- _Given instruction_: Reproduce every line of the material below word for word, leaving out the pictures.

- _Listed entries_:
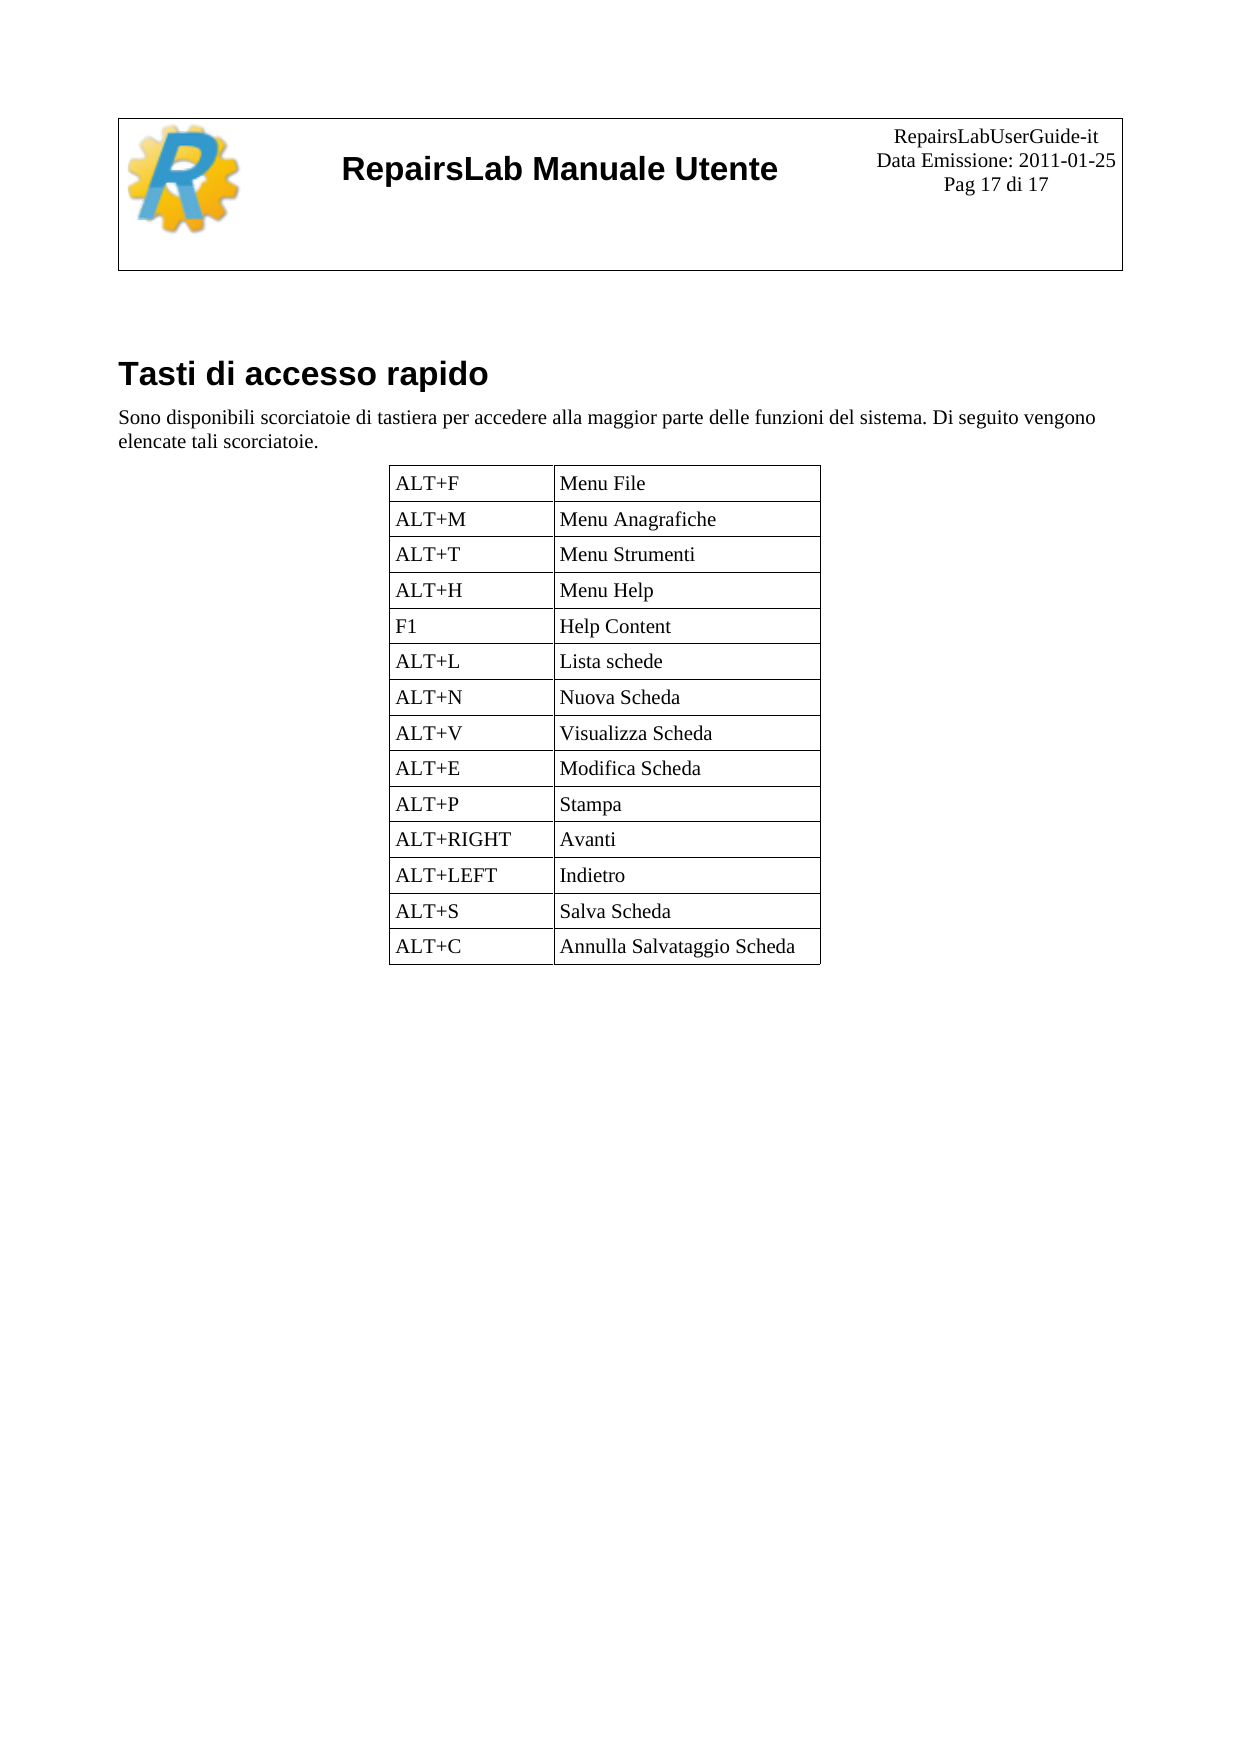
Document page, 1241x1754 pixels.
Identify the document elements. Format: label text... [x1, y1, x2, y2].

table_cell ALT+H [390, 573, 553, 608]
table_cell Indietro [555, 858, 820, 893]
table_cell Menu Help [555, 573, 820, 608]
table_cell Visualizza Scheda [555, 716, 820, 750]
table_cell Modifica Scheda [555, 751, 820, 786]
table_cell Menu Strumenti [555, 537, 820, 572]
table_cell ALT+L [390, 644, 553, 679]
table_cell ALT+LEFT [390, 858, 553, 893]
table_cell ALT+V [390, 716, 553, 750]
table_cell Menu Anagrafiche [555, 502, 820, 536]
table_cell Annulla Salvataggio Scheda [555, 929, 820, 964]
table_cell ALT+T [390, 537, 553, 572]
table_cell Help Content [555, 609, 820, 643]
table_cell Nuova Scheda [555, 680, 820, 715]
table_cell ALT+P [390, 787, 553, 821]
table_cell Lista schede [555, 644, 820, 679]
table_cell ALT+N [390, 680, 553, 715]
table_cell ALT+M [390, 502, 553, 536]
table_cell ALT+E [390, 751, 553, 786]
subtitle Tasti di accesso rapido [118, 353, 1122, 392]
picture [127, 123, 241, 236]
table_cell ALT+RIGHT [390, 822, 553, 857]
table_cell Avanti [555, 822, 820, 857]
table_cell ALT+C [390, 929, 553, 964]
table_cell Stampa [555, 787, 820, 821]
table_cell Salva Scheda [555, 894, 820, 928]
table_cell F1 [390, 609, 553, 643]
table_header ALT+F [390, 466, 553, 501]
table_header Menu File [555, 466, 820, 501]
text Sono disponibili scorciatoie di tastiera per accedere alla maggior parte delle funzioni del sistema. Di seguito vengono elencate tali scorciatoie. [118, 405, 1122, 453]
table_cell ALT+S [390, 894, 553, 928]
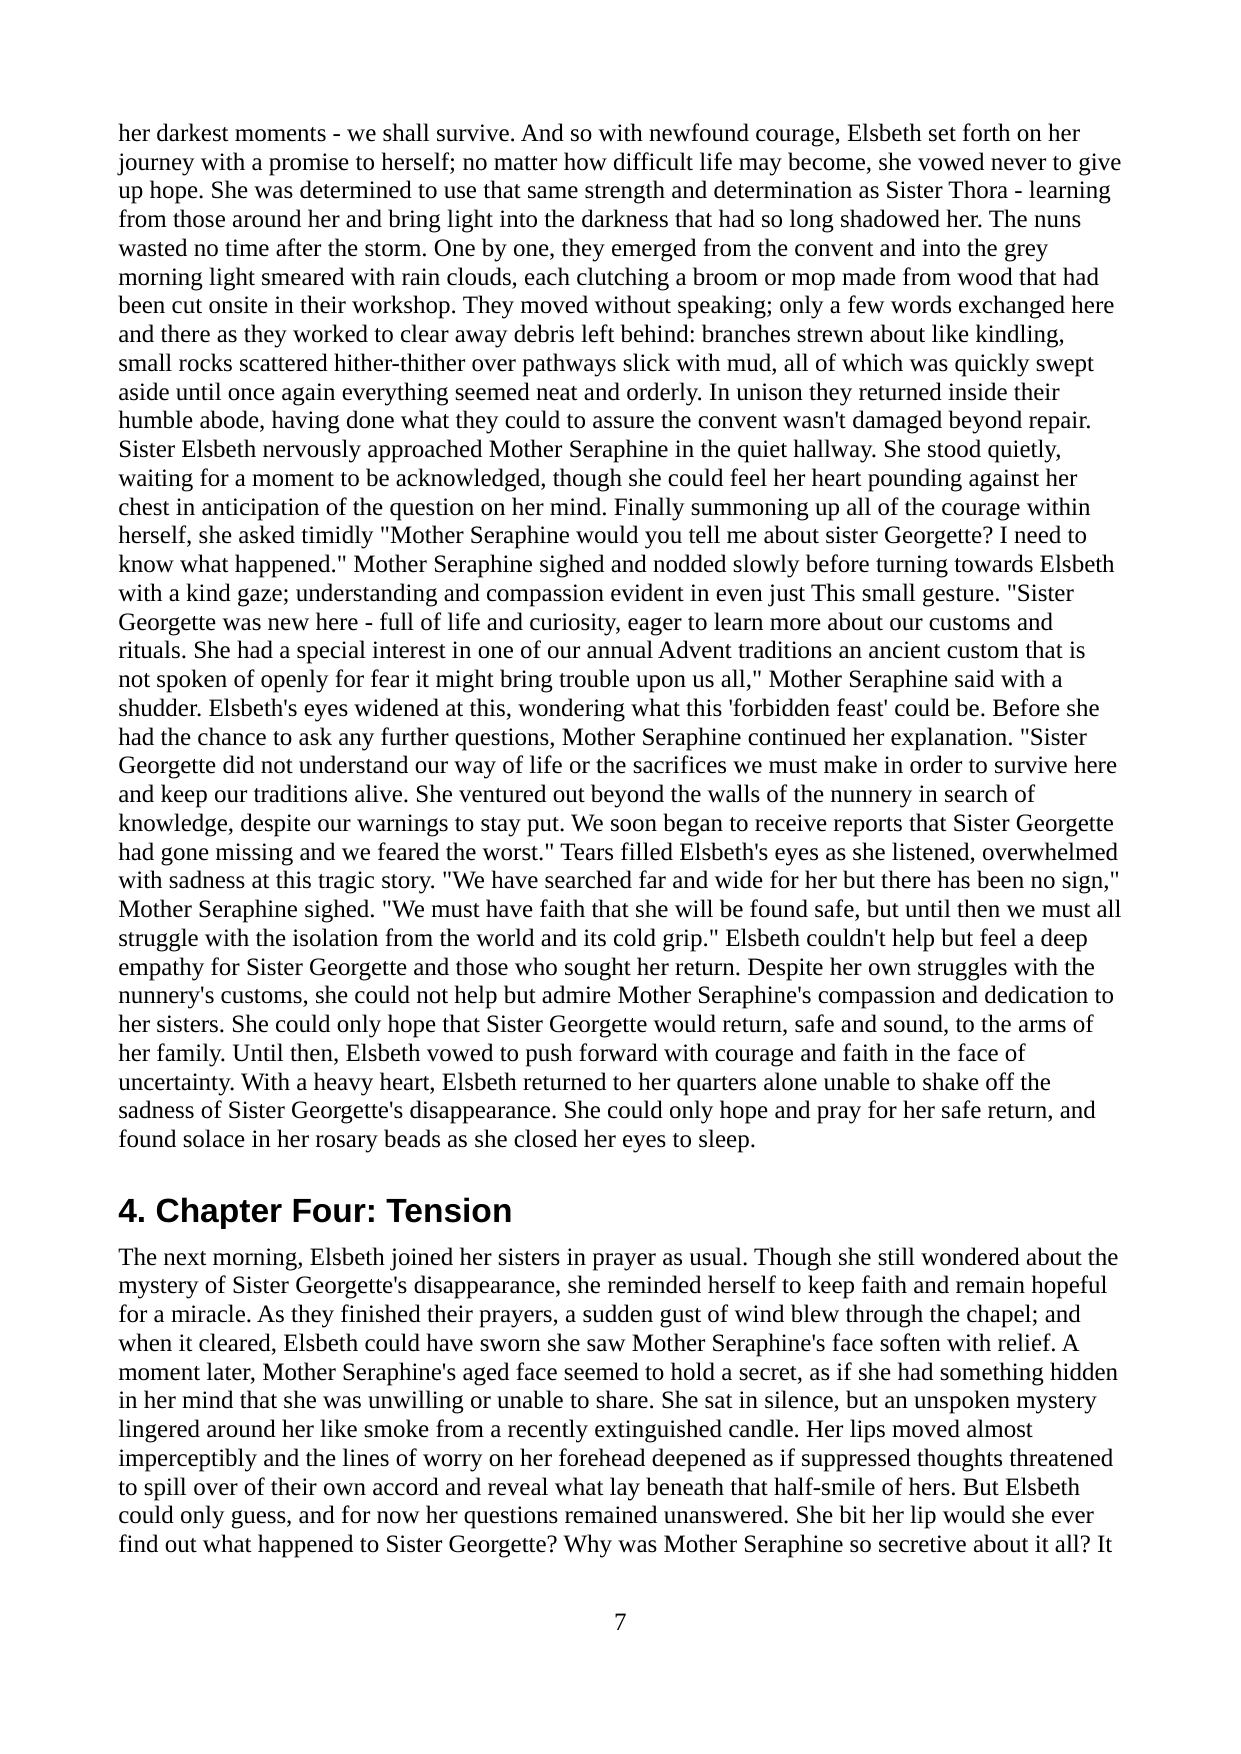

- _Solution to this problem_:
Document page, 1241x1754 pixels.
Identify the document elements. Format: label text... [x1, y1, x2, y2].

table_cell ALT+H [390, 573, 553, 608]
table_cell Indietro [555, 858, 820, 893]
table_cell Menu Help [555, 573, 820, 608]
table_cell Visualizza Scheda [555, 716, 820, 750]
table_cell Modifica Scheda [555, 751, 820, 786]
table_cell Menu Strumenti [555, 537, 820, 572]
table_cell ALT+L [390, 644, 553, 679]
table_cell ALT+LEFT [390, 858, 553, 893]
table_cell ALT+V [390, 716, 553, 750]
table_cell Menu Anagrafiche [555, 502, 820, 536]
table_cell Annulla Salvataggio Scheda [555, 929, 820, 964]
table_cell ALT+T [390, 537, 553, 572]
table_cell Help Content [555, 609, 820, 643]
table_cell Nuova Scheda [555, 680, 820, 715]
table_cell ALT+P [390, 787, 553, 821]
table_cell Lista schede [555, 644, 820, 679]
table_cell ALT+N [390, 680, 553, 715]
table_cell ALT+M [390, 502, 553, 536]
table_cell ALT+E [390, 751, 553, 786]
subtitle Tasti di accesso rapido [118, 353, 1122, 392]
picture [127, 123, 241, 236]
table_cell ALT+RIGHT [390, 822, 553, 857]
table_cell Avanti [555, 822, 820, 857]
table_cell ALT+C [390, 929, 553, 964]
table_cell Stampa [555, 787, 820, 821]
table_cell Salva Scheda [555, 894, 820, 928]
table_cell F1 [390, 609, 553, 643]
table_header ALT+F [390, 466, 553, 501]
table_header Menu File [555, 466, 820, 501]
text Sono disponibili scorciatoie di tastiera per accedere alla maggior parte delle funzioni del sistema. Di seguito vengono elencate tali scorciatoie. [118, 405, 1122, 453]
table_cell ALT+S [390, 894, 553, 928]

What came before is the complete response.